[Before-and-after change records]

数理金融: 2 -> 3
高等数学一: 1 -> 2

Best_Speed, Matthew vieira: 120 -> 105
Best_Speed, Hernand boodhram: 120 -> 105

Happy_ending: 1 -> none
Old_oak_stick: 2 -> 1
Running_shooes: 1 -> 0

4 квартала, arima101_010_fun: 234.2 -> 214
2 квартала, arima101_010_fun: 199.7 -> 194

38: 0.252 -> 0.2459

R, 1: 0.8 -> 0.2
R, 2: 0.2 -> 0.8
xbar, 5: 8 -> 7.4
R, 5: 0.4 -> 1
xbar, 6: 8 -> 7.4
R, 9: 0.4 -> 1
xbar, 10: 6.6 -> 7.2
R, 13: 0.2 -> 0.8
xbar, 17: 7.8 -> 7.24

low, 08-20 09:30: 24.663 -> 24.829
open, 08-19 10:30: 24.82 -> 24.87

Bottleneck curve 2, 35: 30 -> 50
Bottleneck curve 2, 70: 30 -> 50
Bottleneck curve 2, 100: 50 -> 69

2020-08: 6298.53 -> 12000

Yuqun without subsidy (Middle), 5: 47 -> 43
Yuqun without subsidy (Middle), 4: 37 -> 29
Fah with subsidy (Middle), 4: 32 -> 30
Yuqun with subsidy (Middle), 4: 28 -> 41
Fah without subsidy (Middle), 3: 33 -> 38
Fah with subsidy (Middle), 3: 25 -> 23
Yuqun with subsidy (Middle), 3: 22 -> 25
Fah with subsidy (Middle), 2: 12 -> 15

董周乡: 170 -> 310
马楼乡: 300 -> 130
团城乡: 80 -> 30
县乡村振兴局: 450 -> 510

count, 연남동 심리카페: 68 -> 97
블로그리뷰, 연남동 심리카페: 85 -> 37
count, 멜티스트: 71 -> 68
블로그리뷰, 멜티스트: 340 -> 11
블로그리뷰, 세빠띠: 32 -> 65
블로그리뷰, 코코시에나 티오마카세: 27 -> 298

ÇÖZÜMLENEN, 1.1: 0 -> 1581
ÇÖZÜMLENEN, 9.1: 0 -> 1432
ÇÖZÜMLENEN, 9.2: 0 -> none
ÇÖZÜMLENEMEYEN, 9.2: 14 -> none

## Goal of the exercise
The required output is every line of the entries, starting at the one that contains "count, 멜티스트: 71 -> 68" and ending at the last, copied exactly.

## Solved problem
count, 멜티스트: 71 -> 68
블로그리뷰, 멜티스트: 340 -> 11
블로그리뷰, 세빠띠: 32 -> 65
블로그리뷰, 코코시에나 티오마카세: 27 -> 298

ÇÖZÜMLENEN, 1.1: 0 -> 1581
ÇÖZÜMLENEN, 9.1: 0 -> 1432
ÇÖZÜMLENEN, 9.2: 0 -> none
ÇÖZÜMLENEMEYEN, 9.2: 14 -> none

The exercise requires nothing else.